Corker was one of three Republicans and seven Democrats on the Senate foreign relations panel to approve military strikes in Syria. The resolution authorizing military action in the country cleared the Senate panel last Wednesday  by a vote of 10 to 7. 

The planned military strikes against Assad's forces were in retaliation for the regime's alleged use of chemical weapons against anti-government rebels in the country. 

But Senate Majority Leader Harry Reid pulled the plug on a full Senate vote on the resolution after an eleventh-hour proposal by Russia to push Syria to abandon its chemical weapon stockpiles. 

Moscow floated the proposal Monday, which would have Assad hand over the weapon stockpiles to international control, led by the United Nations. 

The plan was a significant break by Moscow from the country's long-standing support for the Assad regime throughout the more than two-year civil war in the country. 

The Russian plan has effectively put any possible Senate vote on military action on ice, while White House officials gauge the validity of Moscow's proposal, Corker said. 

"I'd be very surprised if over the next couple of weeks" a vote is held on U.S. military force in Syria. "I think this is on pause for awhile." 

But the Tennessee Republican has "below zero faith" Russia can convince Assad to give up the weapons and submit to international control. 

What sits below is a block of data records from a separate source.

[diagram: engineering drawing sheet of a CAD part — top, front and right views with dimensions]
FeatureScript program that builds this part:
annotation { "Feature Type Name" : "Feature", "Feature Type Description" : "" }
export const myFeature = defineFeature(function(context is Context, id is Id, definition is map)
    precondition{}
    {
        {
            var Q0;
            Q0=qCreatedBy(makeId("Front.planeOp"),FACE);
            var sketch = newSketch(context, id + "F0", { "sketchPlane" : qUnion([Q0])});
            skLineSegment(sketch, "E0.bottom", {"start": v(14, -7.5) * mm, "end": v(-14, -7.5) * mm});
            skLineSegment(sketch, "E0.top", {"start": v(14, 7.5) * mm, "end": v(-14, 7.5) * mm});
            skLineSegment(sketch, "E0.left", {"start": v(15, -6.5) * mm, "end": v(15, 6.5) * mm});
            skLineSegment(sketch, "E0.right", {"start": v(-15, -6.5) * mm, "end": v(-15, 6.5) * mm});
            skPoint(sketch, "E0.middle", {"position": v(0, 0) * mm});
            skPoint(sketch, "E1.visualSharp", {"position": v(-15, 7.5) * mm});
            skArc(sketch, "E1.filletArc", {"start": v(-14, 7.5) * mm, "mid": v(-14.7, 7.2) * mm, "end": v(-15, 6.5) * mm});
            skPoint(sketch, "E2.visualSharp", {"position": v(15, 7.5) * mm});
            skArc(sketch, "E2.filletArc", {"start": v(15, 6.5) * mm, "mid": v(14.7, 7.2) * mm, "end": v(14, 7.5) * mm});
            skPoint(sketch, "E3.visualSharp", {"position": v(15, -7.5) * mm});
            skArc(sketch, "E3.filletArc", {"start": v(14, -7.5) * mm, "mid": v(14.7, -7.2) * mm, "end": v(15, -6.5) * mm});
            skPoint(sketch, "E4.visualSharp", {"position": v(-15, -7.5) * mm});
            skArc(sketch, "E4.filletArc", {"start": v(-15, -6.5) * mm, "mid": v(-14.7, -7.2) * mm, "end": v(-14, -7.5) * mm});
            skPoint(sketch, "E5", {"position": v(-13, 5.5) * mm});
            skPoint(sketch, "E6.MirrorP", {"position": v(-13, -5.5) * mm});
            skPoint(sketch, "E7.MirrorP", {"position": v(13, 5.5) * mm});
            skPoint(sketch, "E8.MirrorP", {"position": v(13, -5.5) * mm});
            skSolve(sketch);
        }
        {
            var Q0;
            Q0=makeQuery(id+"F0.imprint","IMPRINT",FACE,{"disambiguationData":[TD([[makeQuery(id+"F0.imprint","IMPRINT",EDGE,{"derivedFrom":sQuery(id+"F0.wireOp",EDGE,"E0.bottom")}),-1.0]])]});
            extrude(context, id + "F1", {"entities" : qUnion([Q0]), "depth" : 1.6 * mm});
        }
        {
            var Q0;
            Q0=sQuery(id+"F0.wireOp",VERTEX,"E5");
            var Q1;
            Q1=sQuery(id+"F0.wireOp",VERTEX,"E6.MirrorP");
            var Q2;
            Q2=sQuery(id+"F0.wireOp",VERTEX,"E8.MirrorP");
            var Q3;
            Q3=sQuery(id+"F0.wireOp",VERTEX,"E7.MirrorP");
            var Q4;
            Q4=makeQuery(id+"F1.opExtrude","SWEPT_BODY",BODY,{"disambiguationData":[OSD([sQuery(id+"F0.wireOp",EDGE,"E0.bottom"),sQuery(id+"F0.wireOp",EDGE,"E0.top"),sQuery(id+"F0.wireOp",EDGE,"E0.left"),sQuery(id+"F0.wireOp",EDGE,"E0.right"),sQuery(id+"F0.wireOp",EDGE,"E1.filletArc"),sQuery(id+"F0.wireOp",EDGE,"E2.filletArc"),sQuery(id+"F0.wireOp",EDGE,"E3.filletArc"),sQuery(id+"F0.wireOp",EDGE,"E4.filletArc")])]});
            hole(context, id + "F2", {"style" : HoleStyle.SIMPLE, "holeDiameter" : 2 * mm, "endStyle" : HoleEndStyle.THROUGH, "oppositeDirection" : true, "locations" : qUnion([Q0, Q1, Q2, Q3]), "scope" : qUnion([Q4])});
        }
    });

"I have almost no faith in the Russian government to do anything" to advance the disarmament  Corker said. "It is almost like below zero faith." 

The Russian plan, he added, was likely a stalling tactic to give the Assad regime breathing room in the face of American military intervention. 

"I think the Syrians and Russians . . . they know the momentum has been stalled off for a period of time," according to Corker. 

Recent reports state that Assad's forces have launched new attacks against rebel positions around Damascus, which were the same areas targeted by the alleged chemical attacks. 

"Whether they are serious or not serious, you can see why they kind maneuvered" toward a disarmament deal, he said. 

But "when there is an opportunity like this, you [have to] pursue it," he added.